Hudson spoke of the historic divide between the military and anti-Vietnam War protesters, including actress Jane Fonda. She has since said she regrets anything she did to portray that she didn’t support the U.S. military.
Wearing his decorated Naval dress whites, Hudson told the audience that he once taught classes about the Vietnam War at Tulane University and began the semester with a fictional joke about former President Bill Clinton appointing Fonda to a diplomatic role in the country “but Teddy Kennedy was driving her to the airport.”
Audience members got the joke, including a man with a leather motorcycle vest emblazoned with a patch reading, “[Expletive] you Jane.”
But Hudson said few of his students got the joke because they knew nothing of either Fonda or of Kennedy’s Chappaquiddick Island driving crash in 1969 during which a young woman died. Students’ lack of knowledge about historic events underscores the need to educate them about their nation’s military heroes, he said.
Veterans’ sacrifices from other wars were mentioned during the ceremony but Vietnam was the primary focus.
Sitting in chairs near the back of the audience, Terry Cravey, 60, talked before the service of the day her grandfather picked her up from middle school in west Orlando only to tell her that her father’s military plane had been shot down in Vietnam. At the time, she was 14 and her father was 40.
“He said there were no survivors and I asked, ‘How’s my Dad?” said the Orlando resident. “That’s all I remember.”

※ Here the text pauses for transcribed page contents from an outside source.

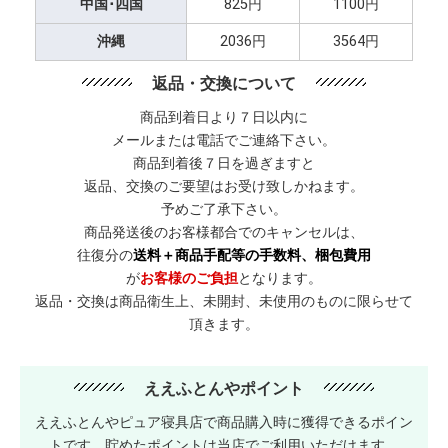
中国･四国
825円
1100円
沖縄
2036円
3564円
返品・交換について
商品到着日より７日以内に
メールまたは電話でご連絡下さい。
商品到着後７日を過ぎますと
返品、交換のご要望はお受け致しかねます。
予めご了承下さい。
商品発送後のお客様都合でのキャンセルは、
往復分の
送料＋商品手配等の手数料、梱包費用
が
お客様のご負担
となります。
返品・交換は商品衛生上、未開封、未使用のものに限らせて
頂きます。
ええふとんやポイント
ええふとんやピュア寝具店で商品購入時に獲得できるポイン
トです。貯めたポイントは当店でご利用いただけます。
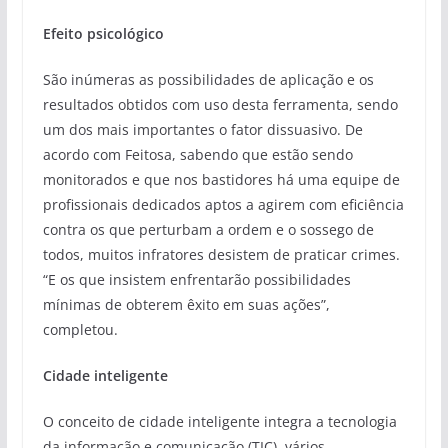
Efeito psicológico
São inúmeras as possibilidades de aplicação e os
resultados obtidos com uso desta ferramenta, sendo
um dos mais importantes o fator dissuasivo. De
acordo com Feitosa, sabendo que estão sendo
monitorados e que nos bastidores há uma equipe de
profissionais dedicados aptos a agirem com eficiência
contra os que perturbam a ordem e o sossego de
todos, muitos infratores desistem de praticar crimes.
“E os que insistem enfrentarão possibilidades
mínimas de obterem êxito em suas ações”,
completou.
Cidade inteligente
O conceito de cidade inteligente integra a tecnologia
da informação e comunicação (TIC), vários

Following the service, Orlando transplant Luis Boria, 88, said he served in World War II when he was just 16 and then also in Korea as a Marine. Despite the challenges of war, he said, it was losing his son in the Vietnam War that was one of his life’s greatest hardships. The draft-dodging sentiment of the time made the loss more difficult, he added.
“Four families on my block in New York sent their sons to Canada — four of them,” said Boria, father of four Marines.
And Collins, wearing a fatigue-green T-shirt , said the pain of Vietnam has subsided. He said he’s been able to revisit the memories of war and his re-entry home. “I think time heals everything,” he said.